_WHAT YOU ARE ASKED TO DO_
Write out the listing below word for word, from its very first line through the line with "27 Station Ct.", keeping both of those lines.

_DATASET ENTRIES_
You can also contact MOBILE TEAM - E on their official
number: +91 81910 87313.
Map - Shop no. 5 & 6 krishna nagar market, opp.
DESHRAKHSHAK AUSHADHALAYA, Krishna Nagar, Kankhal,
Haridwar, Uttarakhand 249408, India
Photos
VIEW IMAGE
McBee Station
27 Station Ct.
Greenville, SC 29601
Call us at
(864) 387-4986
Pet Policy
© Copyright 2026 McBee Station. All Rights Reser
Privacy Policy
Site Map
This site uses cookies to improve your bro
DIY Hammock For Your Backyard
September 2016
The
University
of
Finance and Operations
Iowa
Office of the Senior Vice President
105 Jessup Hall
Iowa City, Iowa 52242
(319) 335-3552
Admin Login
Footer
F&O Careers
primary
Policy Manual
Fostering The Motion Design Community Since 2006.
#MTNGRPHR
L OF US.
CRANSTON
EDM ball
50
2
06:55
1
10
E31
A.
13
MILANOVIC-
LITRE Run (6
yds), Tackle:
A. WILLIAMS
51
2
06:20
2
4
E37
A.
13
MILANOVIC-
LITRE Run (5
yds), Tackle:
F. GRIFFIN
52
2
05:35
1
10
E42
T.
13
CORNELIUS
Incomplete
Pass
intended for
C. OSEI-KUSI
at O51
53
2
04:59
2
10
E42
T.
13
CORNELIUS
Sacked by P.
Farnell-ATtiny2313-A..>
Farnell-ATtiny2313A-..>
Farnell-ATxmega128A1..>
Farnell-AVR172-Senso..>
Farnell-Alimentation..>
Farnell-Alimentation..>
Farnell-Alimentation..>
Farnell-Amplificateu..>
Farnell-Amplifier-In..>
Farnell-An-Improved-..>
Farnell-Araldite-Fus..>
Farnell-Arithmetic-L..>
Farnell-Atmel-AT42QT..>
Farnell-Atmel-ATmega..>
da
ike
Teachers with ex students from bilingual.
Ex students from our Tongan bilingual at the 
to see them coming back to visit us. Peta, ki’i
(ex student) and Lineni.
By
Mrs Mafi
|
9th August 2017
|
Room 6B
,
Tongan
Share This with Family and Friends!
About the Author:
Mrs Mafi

_EXERCISE ANSWER_
You can also contact MOBILE TEAM - E on their official
number: +91 81910 87313.
Map - Shop no. 5 & 6 krishna nagar market, opp.
DESHRAKHSHAK AUSHADHALAYA, Krishna Nagar, Kankhal,
Haridwar, Uttarakhand 249408, India
Photos
VIEW IMAGE
McBee Station
27 Station Ct.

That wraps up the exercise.